There is, however, a give and take. Fussy maintainers are a surefire way to dampen the enthusiasm contributors have for working on your project, and code review is structured to be a critique. It’s important for maintainers to encourage contributors, and to not insist that everyone do things perfectly, exactly as they would do them. Insisting on unreasonably high or capricious standards is another OSS project failure mode. In this case, the project can stagnate, and potential contributors will look for other homes for their effort.

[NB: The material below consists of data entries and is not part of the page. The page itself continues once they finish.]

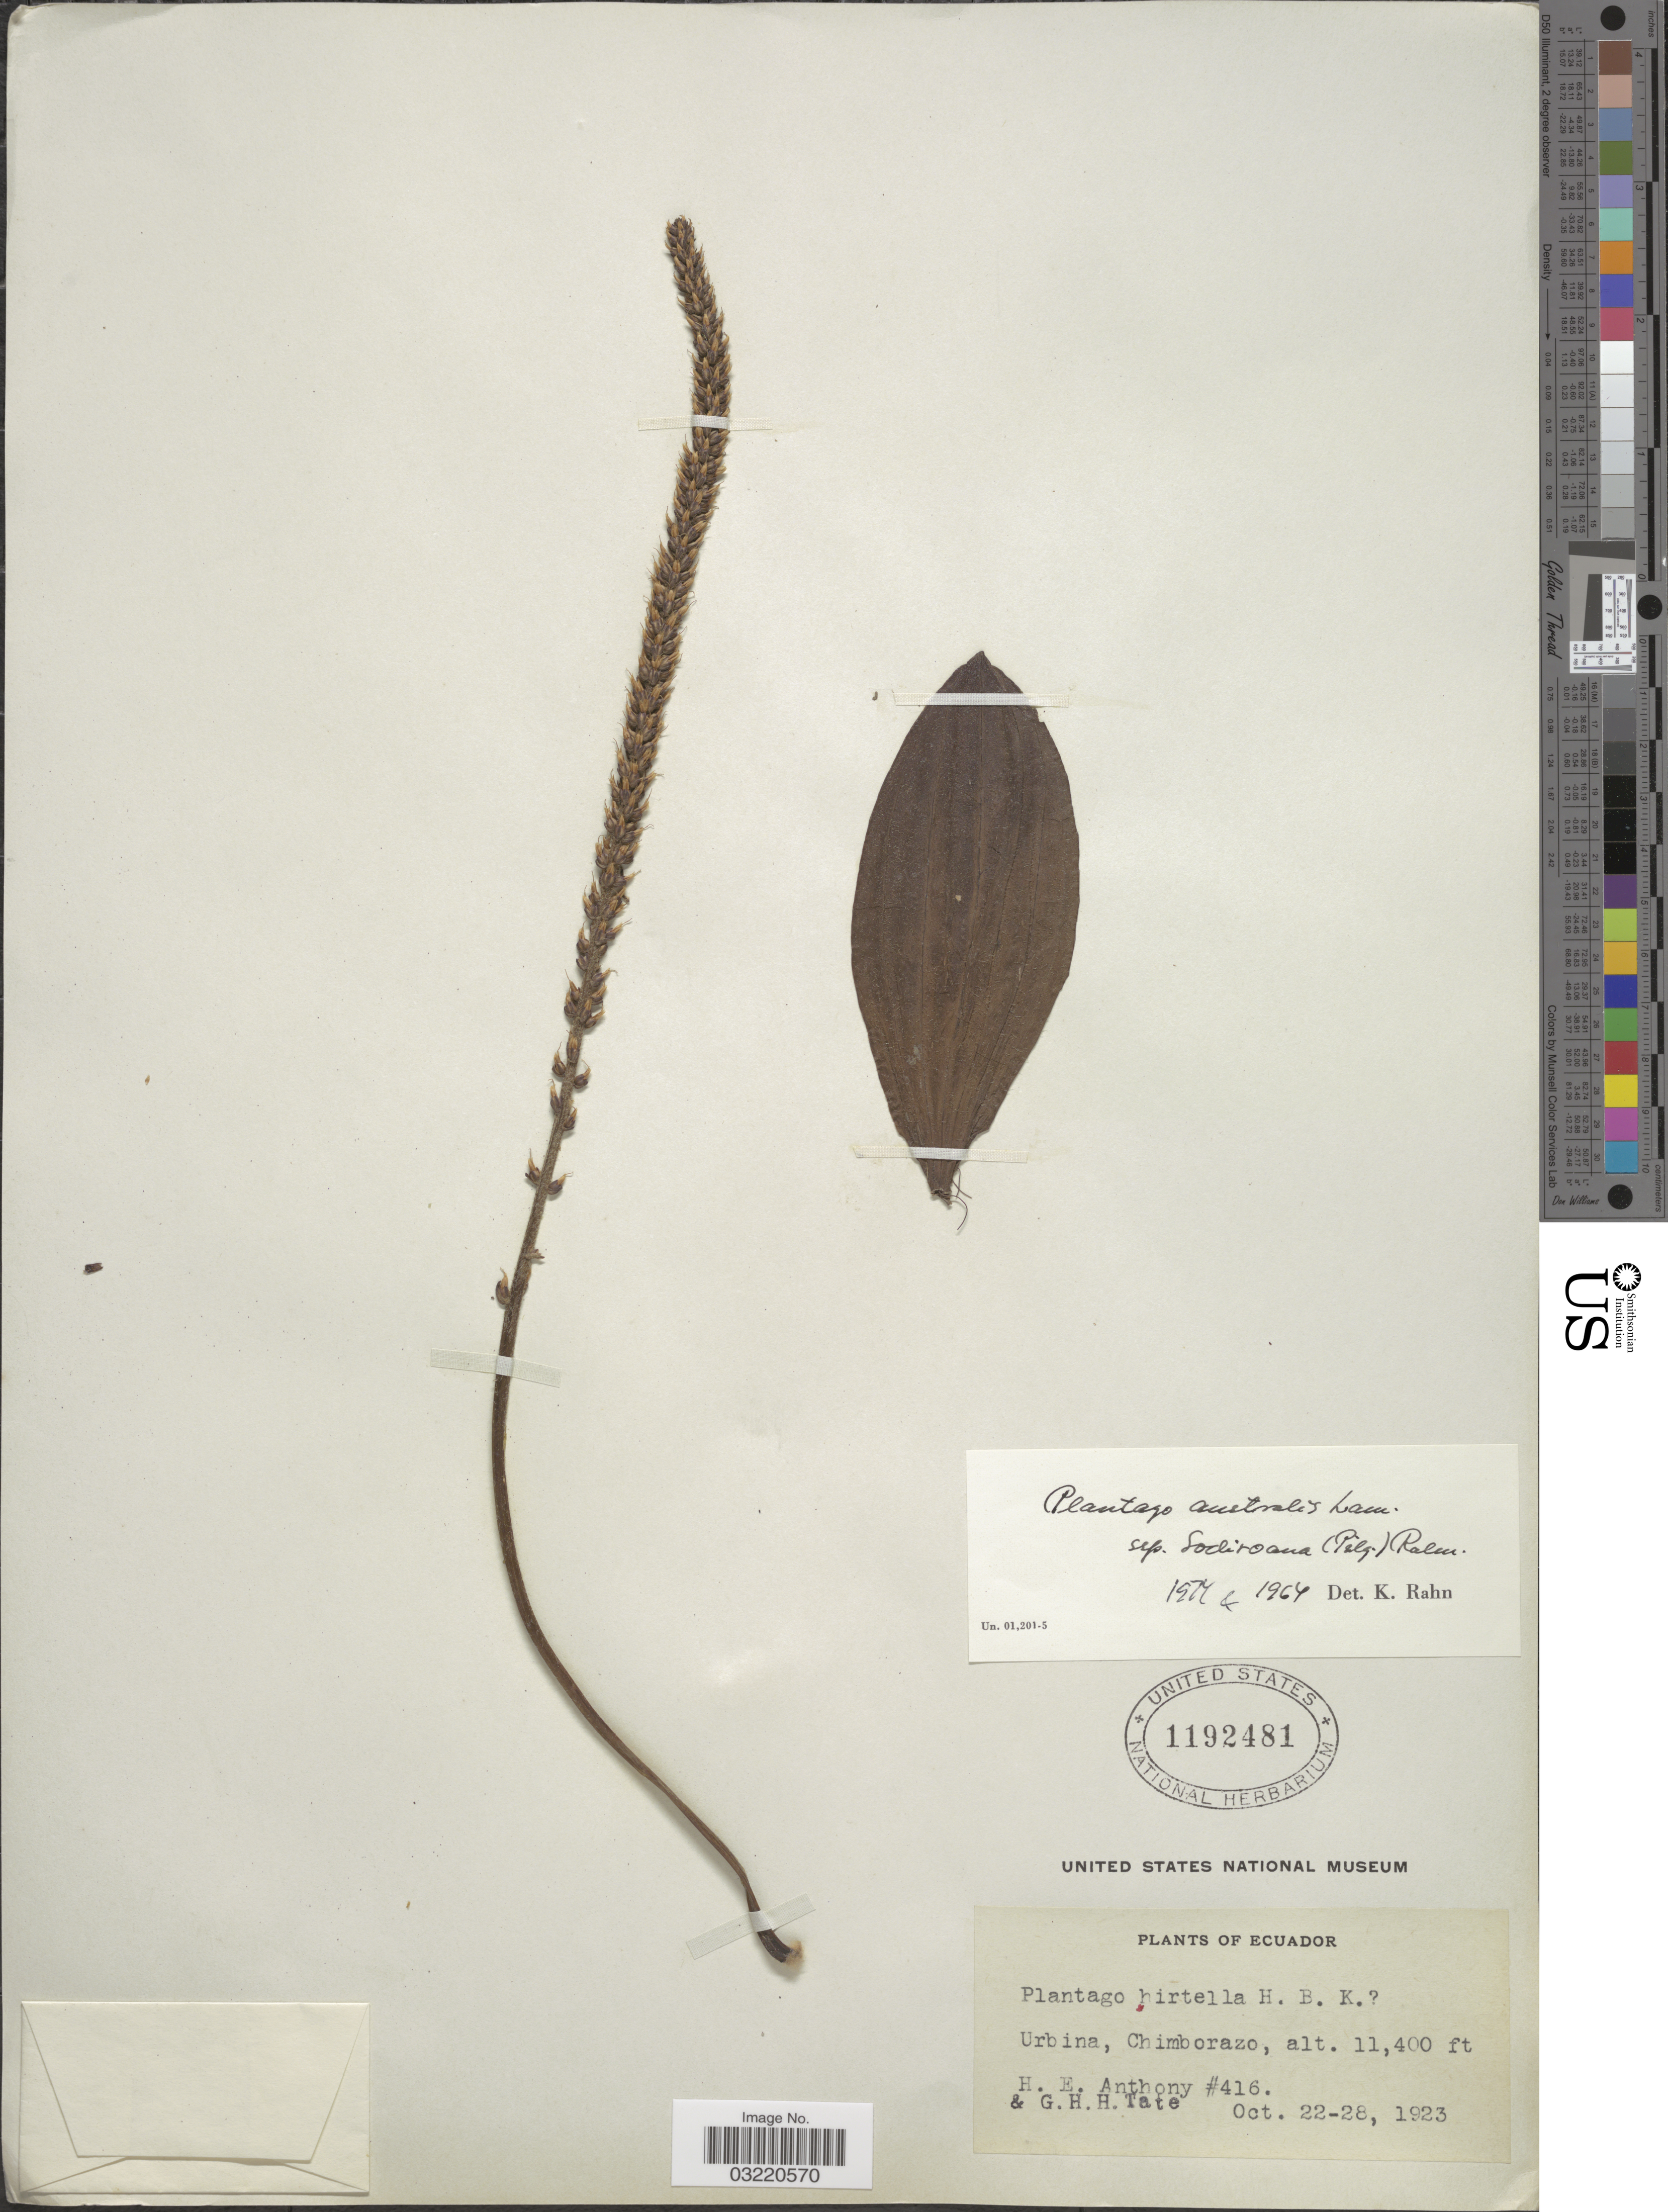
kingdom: Plantae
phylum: Tracheophyta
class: Magnoliopsida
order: Lamiales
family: Plantaginaceae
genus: Plantago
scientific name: Plantago australis subsp. sodiroana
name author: (Pilg.) Rahn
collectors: H. E. Anthony & G. H. H.Tate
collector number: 416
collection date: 1923-10-22/1923-10-28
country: Ecuador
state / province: Chimborazo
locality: Urbina.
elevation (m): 3475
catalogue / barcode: US 1192481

Circling back to LLMs again, if software becomes cheaper to produce going forward, I still think there is a role to play for slow, messy, bureaucratic, democratic open source software projects. Some discerning customers like sovereign nations are going to start asking more questions. The EU CRA is already requiring SBOMs. I used to worry that the SBOM reporting requirements were pushing companies away from OSS and towards first-party reimplementation, but I think a discerning customer should know that software built from reliable, reputable components with multiple industry stakeholders is likely to be more reliable than something built from scratch. What should I trust, a giant, 100% proprietary app that a contractor vibe-coded themselves, or a project built on off-the-shelf, best-of-breed OSS components from reputable communities?
If we accept the thesis that OSS projects are quality-assurance brands, then I think it suggests that the work of running an open source project going forward is going to skew more heavily in the direction of maintenance activities. Maintenance here encompasses everything a project needs to do to assure quality: testing, fuzzing, security response, code review, dependency analysis, etc. Speaking for myself, when I’ve acted as a maintainer, I’ve always had a guilty feeling like I should be spending more time writing code, but if we accept the thesis, then maintainer time is probably best spent ramping up new maintainers, documenting quality standards, working on project policy, improving testing methodologies, or anything that communicates the standard of excellence that is expected in the project. You probably have to attempt a few code changes to maintain the domain expertise necessary to perform those activities, but the primary focus of making changes is to test ideas and sharpen the skills necessary to judge what makes code good. At the end of the day, the value of an OSS project is tied up more in its community and reputation than it is in its velocity. Which is perhaps just a new spin on the old Apache Way: Community Over Code.